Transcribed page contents
------------------------

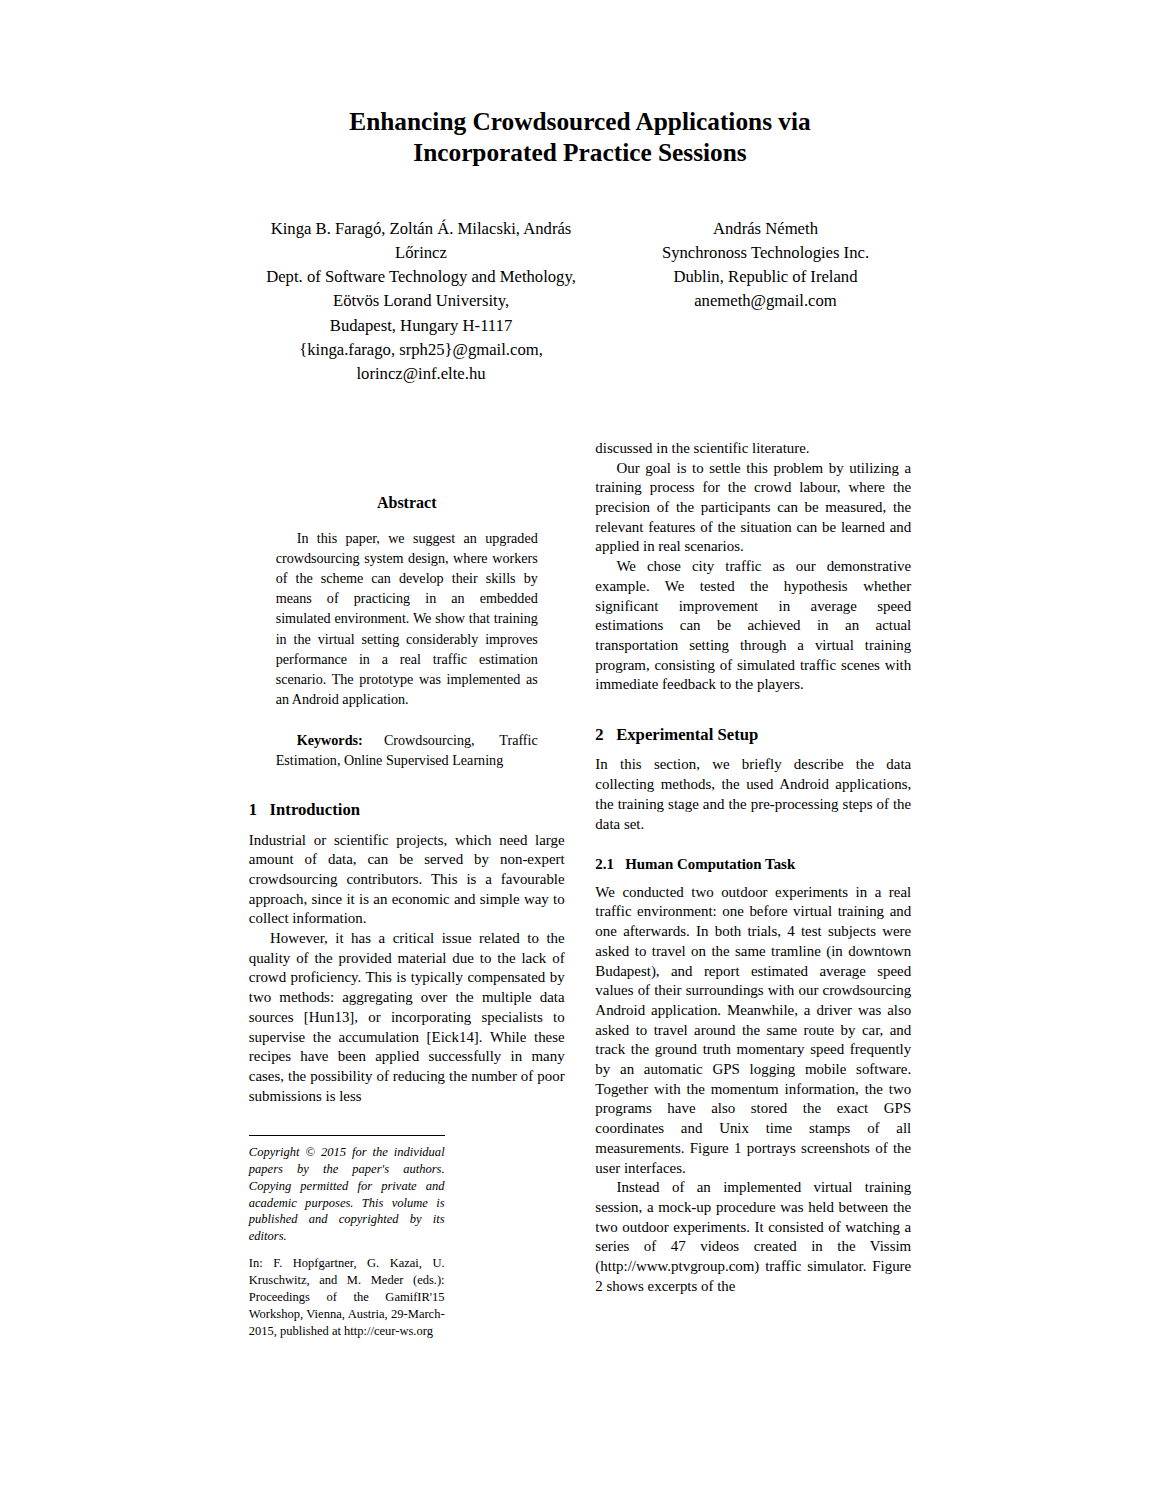Enhancing Crowdsourced Applications via Incorporated Practice Sessions
Kinga B. Faragó, Zoltán Á. Milacski, András Lőrincz
Dept. of Software Technology and Methology,
Eötvös Lorand University,
Budapest, Hungary H-1117
{kinga.farago, srph25}@gmail.com,
lorincz@inf.elte.hu
András Németh
Synchronoss Technologies Inc.
Dublin, Republic of Ireland
anemeth@gmail.com
Abstract
In this paper, we suggest an upgraded crowdsourcing system design, where workers of the scheme can develop their skills by means of practicing in an embedded simulated environment. We show that training in the virtual setting considerably improves performance in a real traffic estimation scenario. The prototype was implemented as an Android application.
Keywords: Crowdsourcing, Traffic Estimation, Online Supervised Learning
1 Introduction
Industrial or scientific projects, which need large amount of data, can be served by non-expert crowdsourcing contributors. This is a favourable approach, since it is an economic and simple way to collect information.
However, it has a critical issue related to the quality of the provided material due to the lack of crowd proficiency. This is typically compensated by two methods: aggregating over the multiple data sources [Hun13], or incorporating specialists to supervise the accumulation [Eick14]. While these recipes have been applied successfully in many cases, the possibility of reducing the number of poor submissions is less
Copyright © 2015 for the individual papers by the paper's authors. Copying permitted for private and academic purposes. This volume is published and copyrighted by its editors.
In: F. Hopfgartner, G. Kazai, U. Kruschwitz, and M. Meder (eds.): Proceedings of the GamifIR'15 Workshop, Vienna, Austria, 29-March-2015, published at http://ceur-ws.org
discussed in the scientific literature.
Our goal is to settle this problem by utilizing a training process for the crowd labour, where the precision of the participants can be measured, the relevant features of the situation can be learned and applied in real scenarios.
We chose city traffic as our demonstrative example. We tested the hypothesis whether significant improvement in average speed estimations can be achieved in an actual transportation setting through a virtual training program, consisting of simulated traffic scenes with immediate feedback to the players.
2 Experimental Setup
In this section, we briefly describe the data collecting methods, the used Android applications, the training stage and the pre-processing steps of the data set.
2.1 Human Computation Task
We conducted two outdoor experiments in a real traffic environment: one before virtual training and one afterwards. In both trials, 4 test subjects were asked to travel on the same tramline (in downtown Budapest), and report estimated average speed values of their surroundings with our crowdsourcing Android application. Meanwhile, a driver was also asked to travel around the same route by car, and track the ground truth momentary speed frequently by an automatic GPS logging mobile software. Together with the momentum information, the two programs have also stored the exact GPS coordinates and Unix time stamps of all measurements. Figure 1 portrays screenshots of the user interfaces.
Instead of an implemented virtual training session, a mock-up procedure was held between the two outdoor experiments. It consisted of watching a series of 47 videos created in the Vissim (http://www.ptvgroup.com) traffic simulator. Figure 2 shows excerpts of the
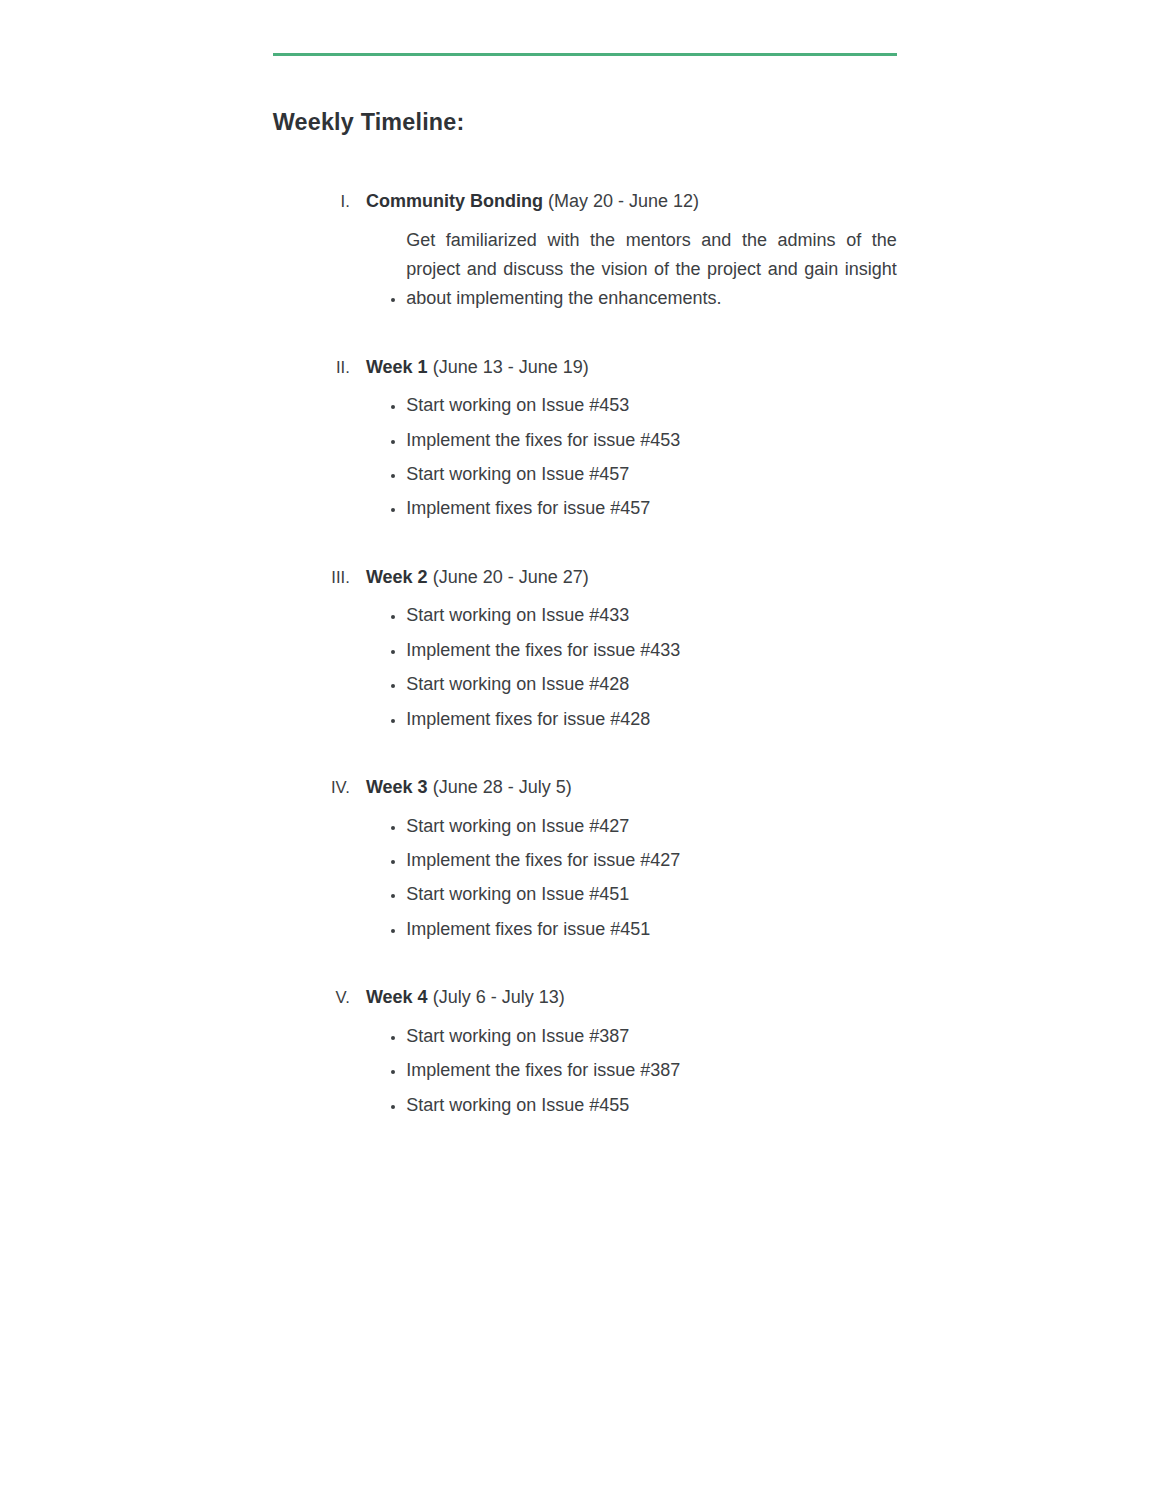Weekly Timeline:
Community Bonding (May 20 - June 12)
Get familiarized with the mentors and the admins of the project and discuss the vision of the project and gain insight about implementing the enhancements.
Week 1 (June 13 - June 19)
Start working on Issue #453
Implement the fixes for issue #453
Start working on Issue #457
Implement fixes for issue #457
Week 2 (June 20 - June 27)
Start working on Issue #433
Implement the fixes for issue #433
Start working on Issue #428
Implement fixes for issue #428
Week 3 (June 28 - July 5)
Start working on Issue #427
Implement the fixes for issue #427
Start working on Issue #451
Implement fixes for issue #451
Week 4 (July 6 - July 13)
Start working on Issue #387
Implement the fixes for issue #387
Start working on Issue #455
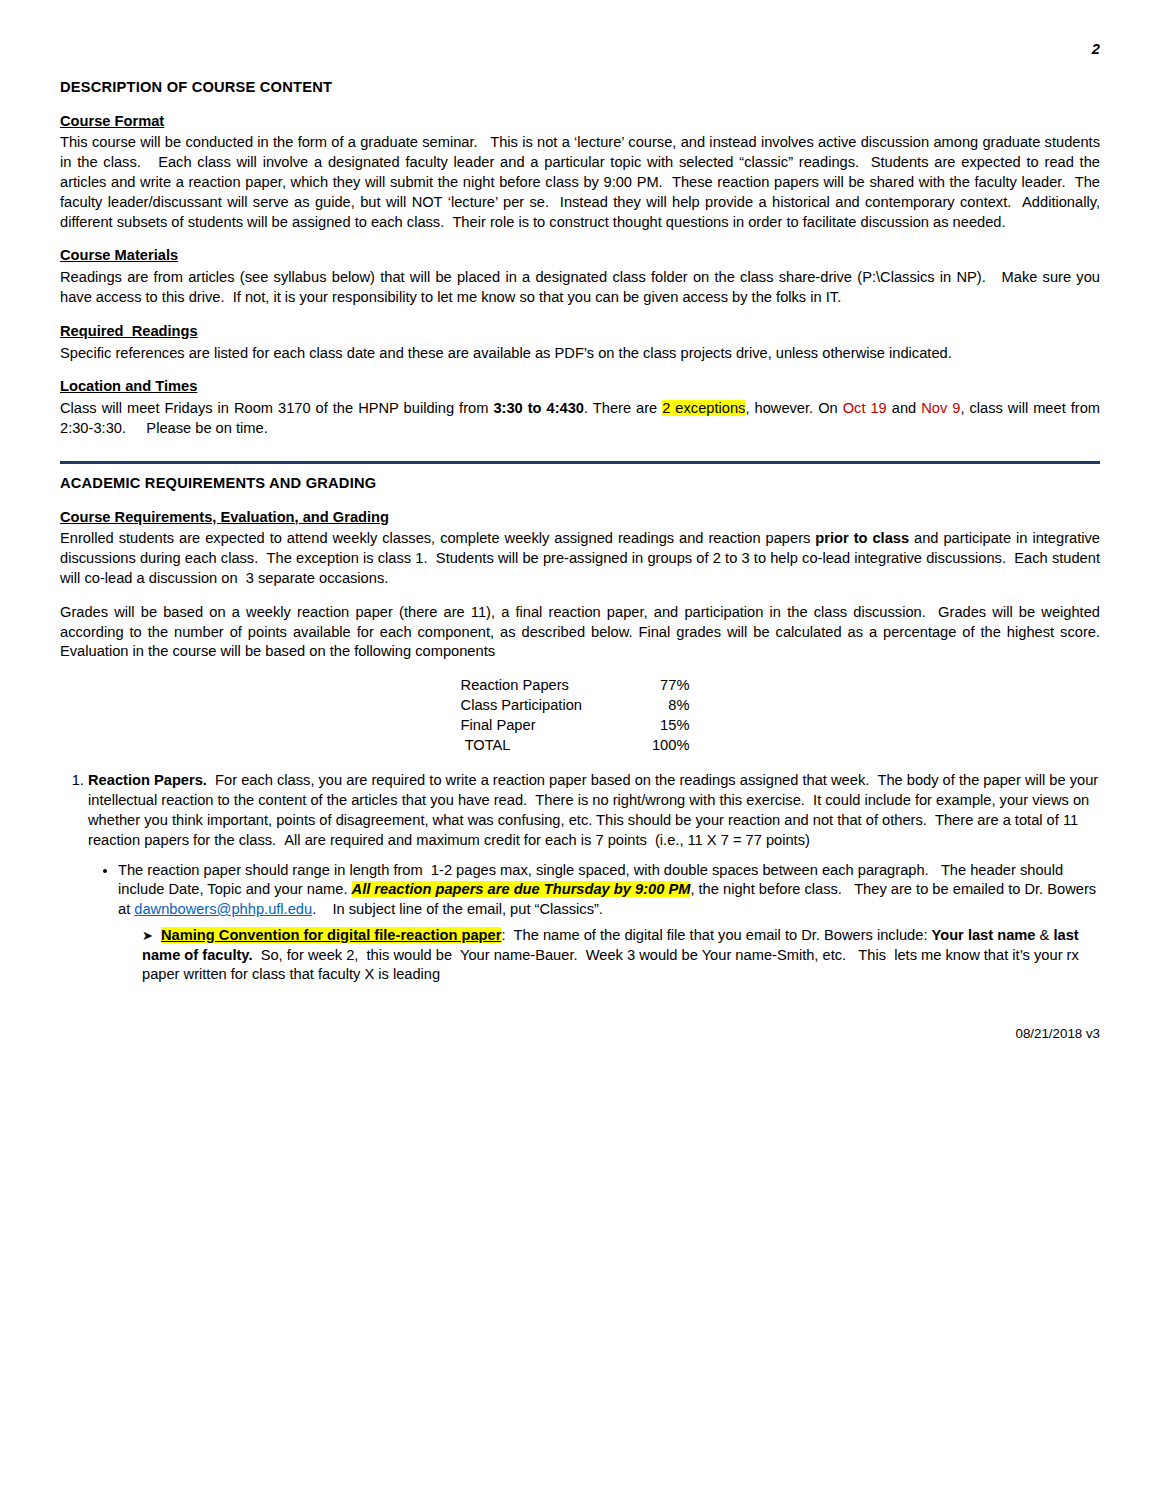2
DESCRIPTION OF COURSE CONTENT
Course Format
This course will be conducted in the form of a graduate seminar. This is not a ‘lecture’ course, and instead involves active discussion among graduate students in the class. Each class will involve a designated faculty leader and a particular topic with selected “classic” readings. Students are expected to read the articles and write a reaction paper, which they will submit the night before class by 9:00 PM. These reaction papers will be shared with the faculty leader. The faculty leader/discussant will serve as guide, but will NOT ‘lecture’ per se. Instead they will help provide a historical and contemporary context. Additionally, different subsets of students will be assigned to each class. Their role is to construct thought questions in order to facilitate discussion as needed.
Course Materials
Readings are from articles (see syllabus below) that will be placed in a designated class folder on the class share-drive (P:\Classics in NP). Make sure you have access to this drive. If not, it is your responsibility to let me know so that you can be given access by the folks in IT.
Required Readings
Specific references are listed for each class date and these are available as PDF’s on the class projects drive, unless otherwise indicated.
Location and Times
Class will meet Fridays in Room 3170 of the HPNP building from 3:30 to 4:430. There are 2 exceptions, however. On Oct 19 and Nov 9, class will meet from 2:30-3:30. Please be on time.
ACADEMIC REQUIREMENTS AND GRADING
Course Requirements, Evaluation, and Grading
Enrolled students are expected to attend weekly classes, complete weekly assigned readings and reaction papers prior to class and participate in integrative discussions during each class. The exception is class 1. Students will be pre-assigned in groups of 2 to 3 to help co-lead integrative discussions. Each student will co-lead a discussion on 3 separate occasions.
Grades will be based on a weekly reaction paper (there are 11), a final reaction paper, and participation in the class discussion. Grades will be weighted according to the number of points available for each component, as described below. Final grades will be calculated as a percentage of the highest score. Evaluation in the course will be based on the following components
| Reaction Papers | 77% |
| Class Participation | 8% |
| Final Paper | 15% |
| TOTAL | 100% |
Reaction Papers. For each class, you are required to write a reaction paper based on the readings assigned that week. The body of the paper will be your intellectual reaction to the content of the articles that you have read. There is no right/wrong with this exercise. It could include for example, your views on whether you think important, points of disagreement, what was confusing, etc. This should be your reaction and not that of others. There are a total of 11 reaction papers for the class. All are required and maximum credit for each is 7 points (i.e., 11 X 7 = 77 points)
The reaction paper should range in length from 1-2 pages max, single spaced, with double spaces between each paragraph. The header should include Date, Topic and your name. All reaction papers are due Thursday by 9:00 PM, the night before class. They are to be emailed to Dr. Bowers at dawnbowers@phhp.ufl.edu. In subject line of the email, put “Classics”.
Naming Convention for digital file-reaction paper: The name of the digital file that you email to Dr. Bowers include: Your last name & last name of faculty. So, for week 2, this would be Your name-Bauer. Week 3 would be Your name-Smith, etc. This lets me know that it’s your rx paper written for class that faculty X is leading
08/21/2018 v3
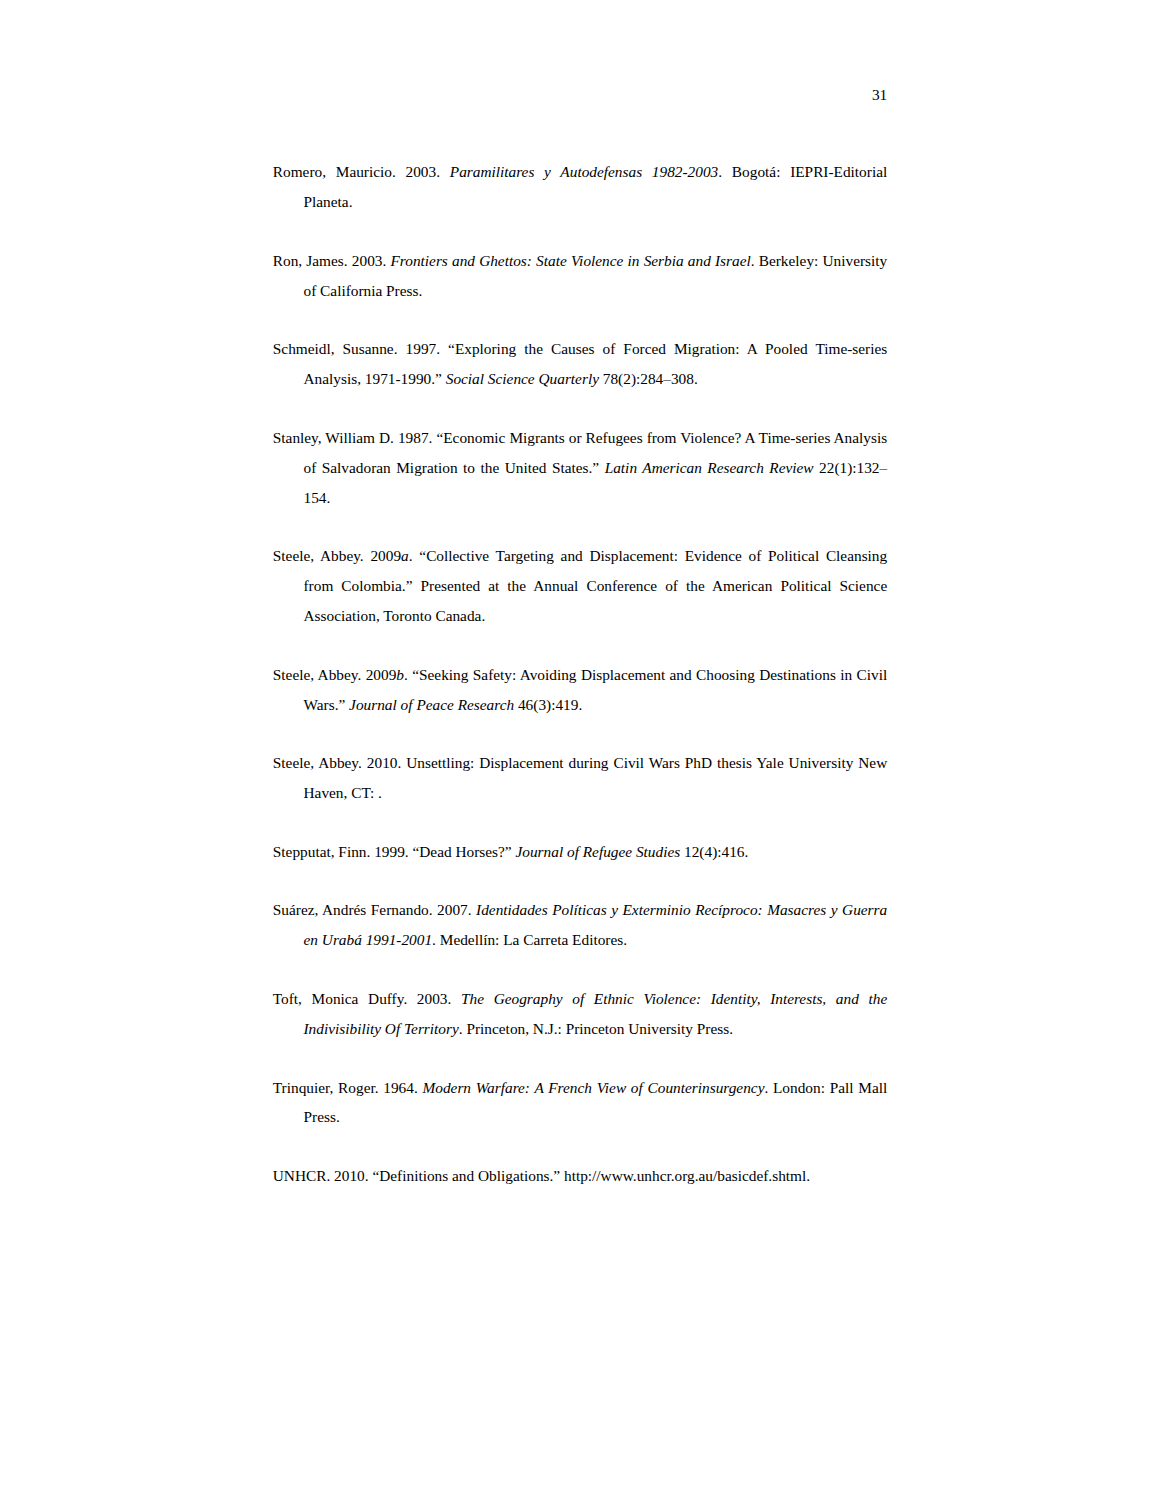31
Romero, Mauricio. 2003. Paramilitares y Autodefensas 1982-2003. Bogotá: IEPRI-Editorial Planeta.
Ron, James. 2003. Frontiers and Ghettos: State Violence in Serbia and Israel. Berkeley: University of California Press.
Schmeidl, Susanne. 1997. “Exploring the Causes of Forced Migration: A Pooled Time-series Analysis, 1971-1990.” Social Science Quarterly 78(2):284–308.
Stanley, William D. 1987. “Economic Migrants or Refugees from Violence? A Time-series Analysis of Salvadoran Migration to the United States.” Latin American Research Review 22(1):132–154.
Steele, Abbey. 2009a. “Collective Targeting and Displacement: Evidence of Political Cleansing from Colombia.” Presented at the Annual Conference of the American Political Science Association, Toronto Canada.
Steele, Abbey. 2009b. “Seeking Safety: Avoiding Displacement and Choosing Destinations in Civil Wars.” Journal of Peace Research 46(3):419.
Steele, Abbey. 2010. Unsettling: Displacement during Civil Wars PhD thesis Yale University New Haven, CT: .
Stepputat, Finn. 1999. “Dead Horses?” Journal of Refugee Studies 12(4):416.
Suárez, Andrés Fernando. 2007. Identidades Políticas y Exterminio Recíproco: Masacres y Guerra en Urabá 1991-2001. Medellín: La Carreta Editores.
Toft, Monica Duffy. 2003. The Geography of Ethnic Violence: Identity, Interests, and the Indivisibility Of Territory. Princeton, N.J.: Princeton University Press.
Trinquier, Roger. 1964. Modern Warfare: A French View of Counterinsurgency. London: Pall Mall Press.
UNHCR. 2010. “Definitions and Obligations.” http://www.unhcr.org.au/basicdef.shtml.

------------------------

Within the data above, repeat exactly the lines from the one bearing "Start working on Issue #453" through the one bearing "Course Requirements, Evaluation, and Grading". Include no pictures and nothing else.

Start working on Issue #453
Implement the fixes for issue #453
Start working on Issue #457
Implement fixes for issue #457
Week 2 (June 20 - June 27)
Start working on Issue #433
Implement the fixes for issue #433
Start working on Issue #428
Implement fixes for issue #428
Week 3 (June 28 - July 5)
Start working on Issue #427
Implement the fixes for issue #427
Start working on Issue #451
Implement fixes for issue #451
Week 4 (July 6 - July 13)
Start working on Issue #387
Implement the fixes for issue #387
Start working on Issue #455
2
DESCRIPTION OF COURSE CONTENT
Course Format
This course will be conducted in the form of a graduate seminar. This is not a ‘lecture’ course, and instead involves active discussion among graduate students in the class. Each class will involve a designated faculty leader and a particular topic with selected “classic” readings. Students are expected to read the articles and write a reaction paper, which they will submit the night before class by 9:00 PM. These reaction papers will be shared with the faculty leader. The faculty leader/discussant will serve as guide, but will NOT ‘lecture’ per se. Instead they will help provide a historical and contemporary context. Additionally, different subsets of students will be assigned to each class. Their role is to construct thought questions in order to facilitate discussion as needed.
Course Materials
Readings are from articles (see syllabus below) that will be placed in a designated class folder on the class share-drive (P:\Classics in NP). Make sure you have access to this drive. If not, it is your responsibility to let me know so that you can be given access by the folks in IT.
Required Readings
Specific references are listed for each class date and these are available as PDF’s on the class projects drive, unless otherwise indicated.
Location and Times
Class will meet Fridays in Room 3170 of the HPNP building from 3:30 to 4:430. There are 2 exceptions, however. On Oct 19 and Nov 9, class will meet from 2:30-3:30. Please be on time.
ACADEMIC REQUIREMENTS AND GRADING
Course Requirements, Evaluation, and Grading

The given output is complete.